Up to one-third of authors don’t meet criteria for adding their name to a paper, study finds
It’s a practice that makes some scientists cringe: The lead author of a paper pays homage to a department chair, or a colleague who helped secure a grant, by listing them among the manuscript’s authors—even though the person made no intellectual contribution to the paper. Such “honorary authorship” is discouraged by many journals, publishing industry groups, and universities, who say it undermines the integrity of scientific literature.
Research integrity guidance, such as the Australian Code for the Responsible Conduct of Research provide criteria to establish if a contributor can be listed as an author for a research output. Similar guidance is provided by international documents such as the COPE and the ICMJE. An individual assisting with the securing of research funds or merely being the head of a research centre is not sufficient for a person to be listed as a co-author. Of course, it is quite reasonable for such a person to be acknowledged. This piece in Science reflects on research the looked at how common gift or honorary authorship is and why it is a concern. In Australia, the practice is at least a breach of the Code.
The unusually large study is “novel and adds to what we know” about the long-standing but controversial practice, says Annette Flanagin, executive managing editor of JAMA and the JAMA Network, who was not involved in the work. And the finding comes as authorship practices have come under scrutiny over concerns that senior researchers often horn in on credit for work done by junior colleagues.
Previous studies of honorary authorship have estimated its frequency by surveying scientists directly.
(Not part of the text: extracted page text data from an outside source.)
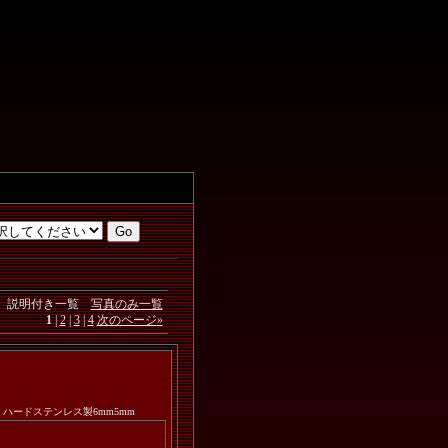
説明付き一覧
写真のみ一覧
1
|
2
|
3
|
4
次のページ
»
ｍ ハードステンレス製6mm5mm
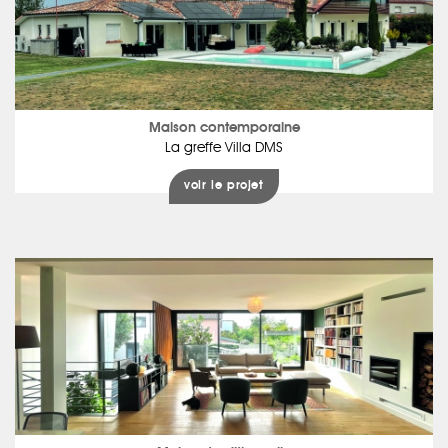
Maison contemporaine
La greffe Villa DMS
voir le projet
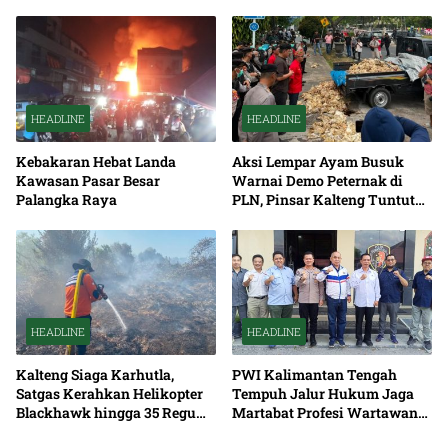
HEADLINE
HEADLINE
Kebakaran Hebat Landa
Aksi Lempar Ayam Busuk
Kawasan Pasar Besar
Warnai Demo Peternak di
Palangka Raya
PLN, Pinsar Kalteng Tuntut
Solusi Pemadaman Listrik
HEADLINE
HEADLINE
Kalteng Siaga Karhutla,
PWI Kalimantan Tengah
Satgas Kerahkan Helikopter
Tempuh Jalur Hukum Jaga
Blackhawk hingga 35 Regu
Martabat Profesi Wartawan
Pemadaman
Bersama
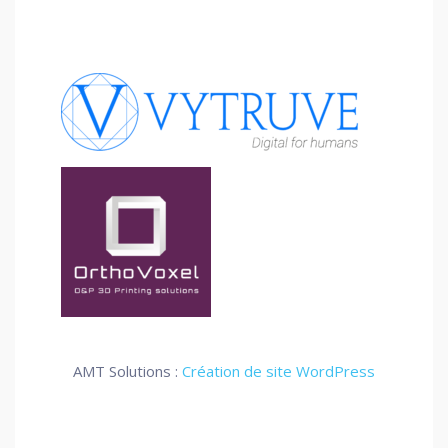
AMT Solutions :
Création de site WordPress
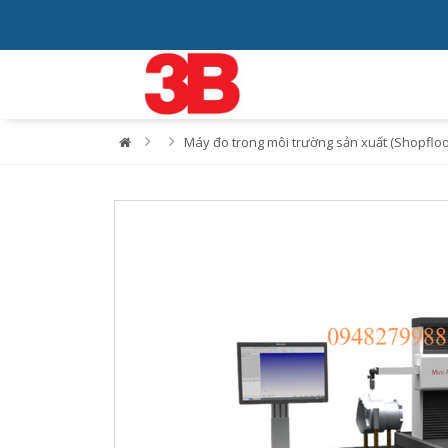
Máy đo trong môi trường sản xuất (Shopflo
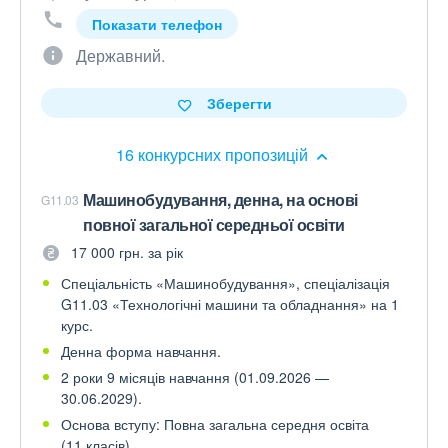
Показати телефон
Державний.
Зберегти
16 конкурсних пропозицій
Машинобудування, денна, на основі
G11.03
повної загальної середньої освіти
17 000 грн. за рік
Спеціальність «Машинобудування», спеціалізація
G11.03 «Технологічні машини та обладнання» на 1
курс.
Денна форма навчання.
2 роки 9 місяців навчання (01.09.2026 —
30.06.2029).
Основа вступу: Повна загальна середня освіта
(11 класів)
But such self-reported data can be unreliable. To get a firmer grip, a team led by veterinary researcher Nicola Di Girolamo of Cornell University examined what it believes to be a more reliable measure: statements, typically written by a paper’s lead author, that describe each author’s contribution to the work. Specifically, the team examined statements that accompanied some 82,000 papers—with 629,000 authors—that were published in seven open-access journals from 2017 to 2021. All the journals are published by the Public Library of Science.